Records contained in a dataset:
<<<<

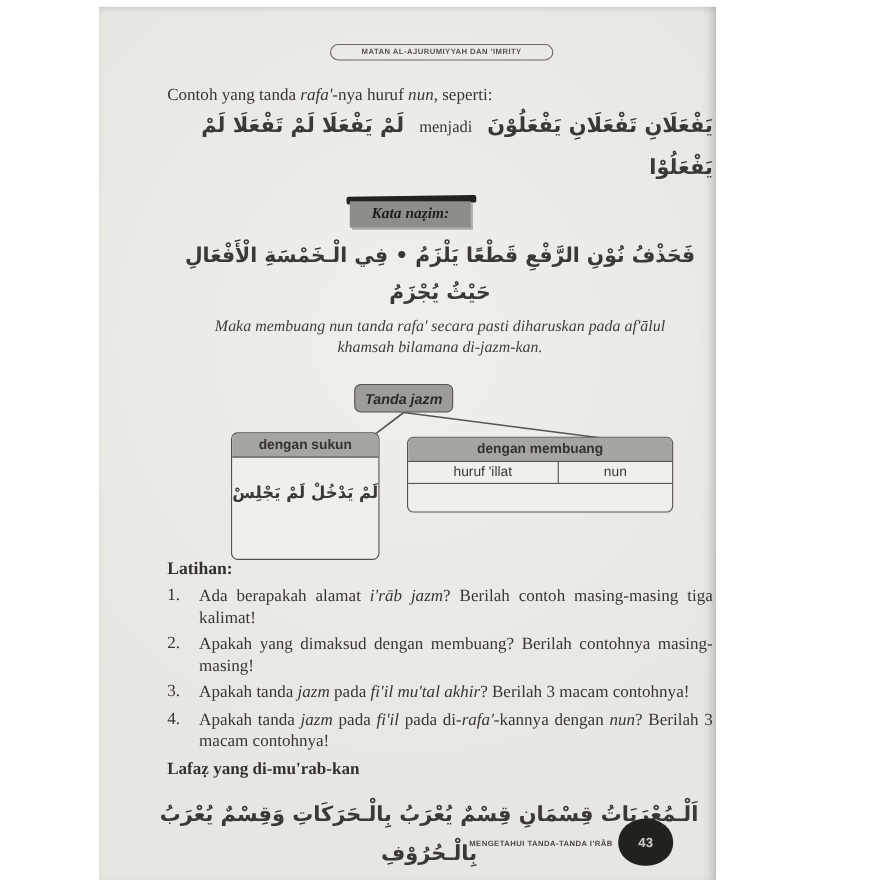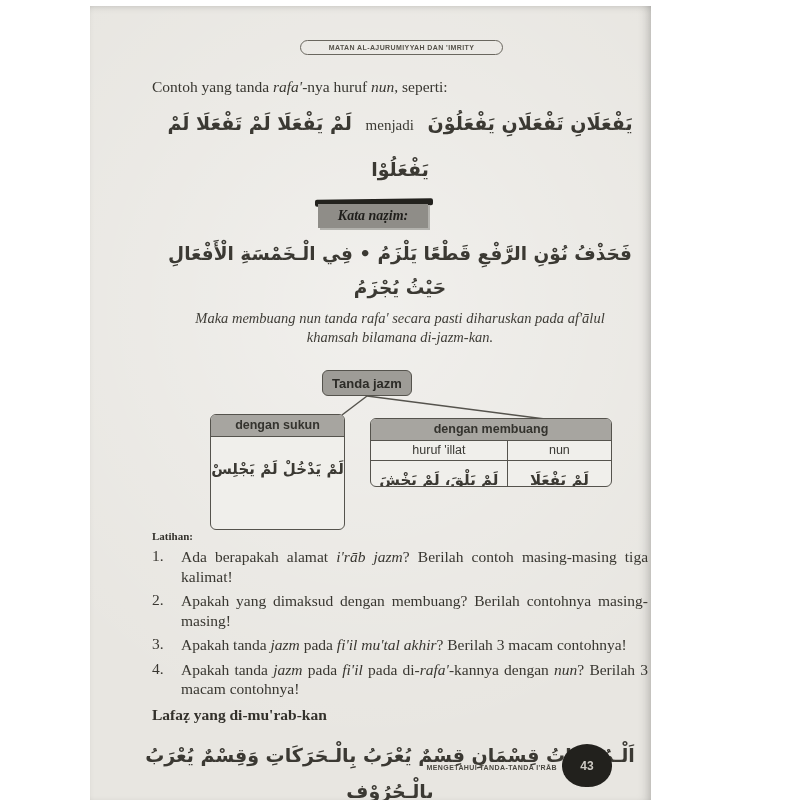--- a/index.html
+++ b/index.html
@@ -32,8 +32,8 @@
 
   .arabic { font-family:"DejaVu Sans", sans-serif; direction:rtl; unicode-bidi:plaintext; }
   .arabic-line1 {
-    margin-top:5px; text-align:center; font-size:19px; font-weight:bold;
-    line-height:44px; color:#3b3933;
+    text-align:right; font-size:19px; font-weight:bold;
+    line-height:36px; color:#3b3933;
   }
   .arabic-line1 .menjadi {
     font-family:"Liberation Serif", serif; font-weight:normal; font-size:15px;

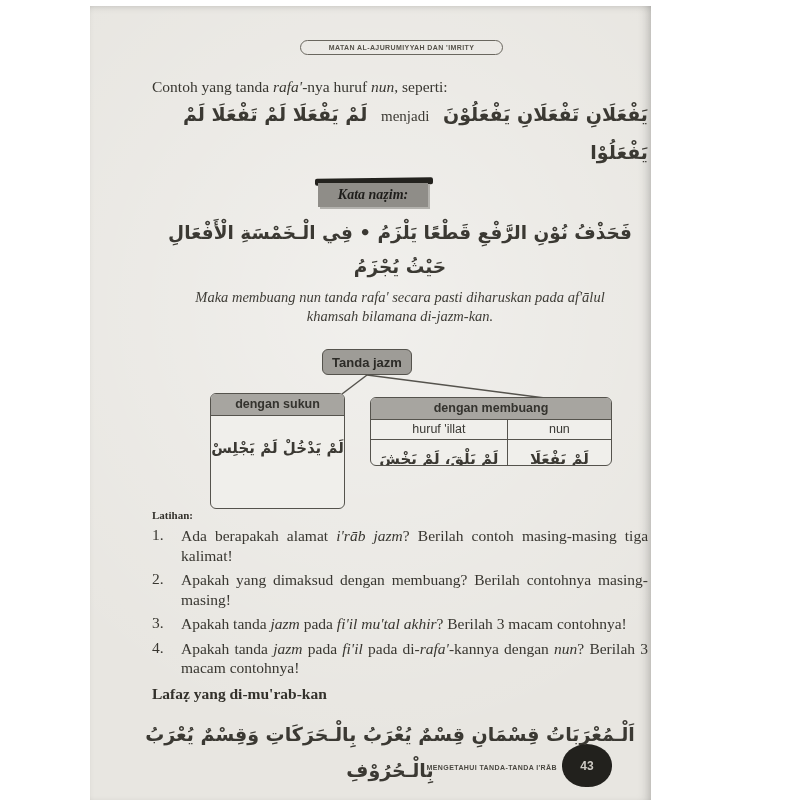--- a/index.html
+++ b/index.html
@@ -62,7 +62,7 @@
           background:#f0efeb; overflow:hidden; }
   .dbox-root { left:232px; top:0; width:90px; height:26px; background:#9e9c97;
                display:flex; align-items:center; justify-content:center;
-               font-size:13px; font-weight:bold; color:#2c2b27; }
+               font-size:13px; font-weight:bold; color:#2c2b27;font-style:italic; }
   .dbox-left { left:120px; top:44px; width:135px; height:116px; }
   .dbox-right{ left:280px; top:48px; width:242px; height:69px; }
   .dhead { background:#a7a5a0; border-bottom:1.5px solid #55534d; text-align:center;

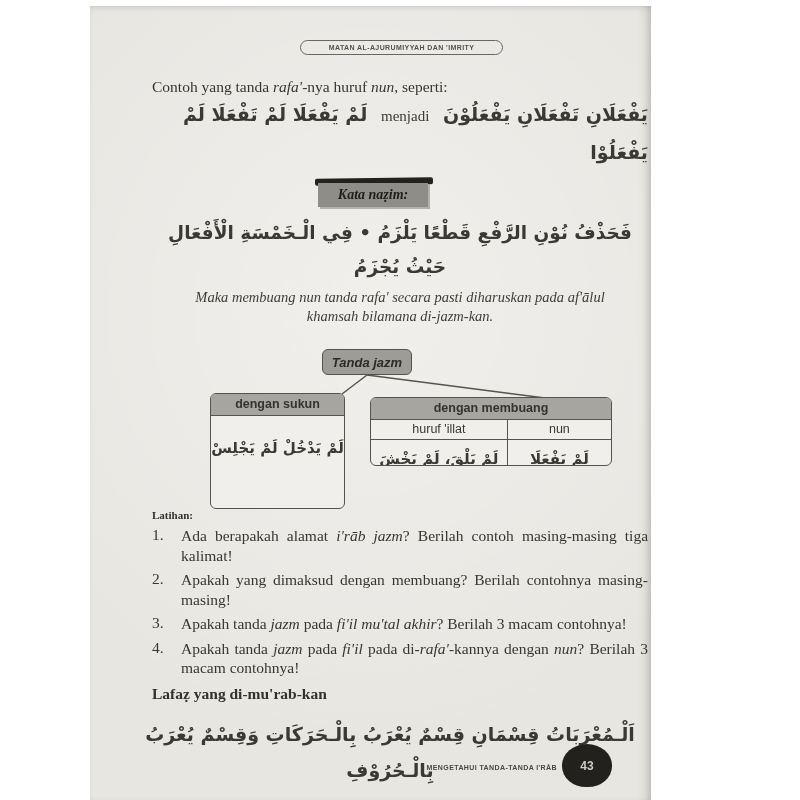--- a/index.html
+++ b/index.html
@@ -146,10 +146,6 @@
           <div class="rlabel">huruf 'illat</div>
           <div class="rlabel">nun</div>
         </div>
-        <div class="rgrid">
-          <div class="dcell-ar rcell" dir="rtl">لَمْ يَلْقَ، لَمْ يَخْشَ</div>
-          <div class="dcell-ar rcell" dir="rtl">لَمْ يَفْعَلَا</div>
-        </div>
       </div>
     </div>
 

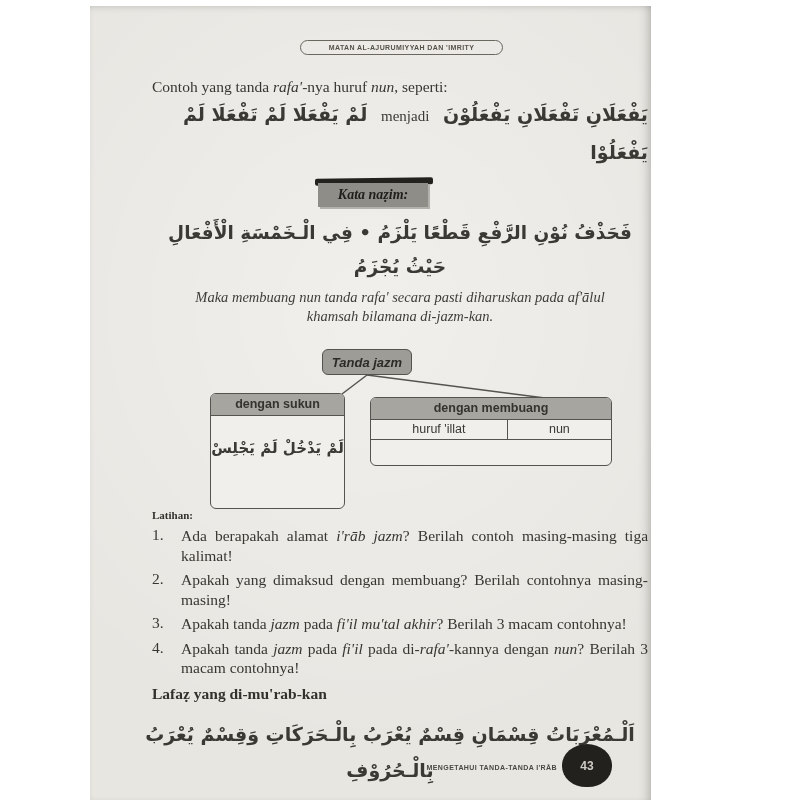--- a/index.html
+++ b/index.html
@@ -79,7 +79,7 @@
   .rcell:first-child { border-right:1.5px solid #55534d; }
 
   
-  .section-heading { margin-top:10px; font-size:11px; font-weight:bold; color:#33312b; }
+  .section-heading { margin-top:10px; font-size:16px; font-weight:bold; color:#33312b; }
   .qlist { margin-top:5px; }
   .q { display:flex; margin-bottom:5px; }
   .q-num { width:29px; flex:none; font-size:15.5px; color:#383630; }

>>>>

Task goal: In the data shown above, how many lines hold the string "height"? The answer is the number alone.

Response: 5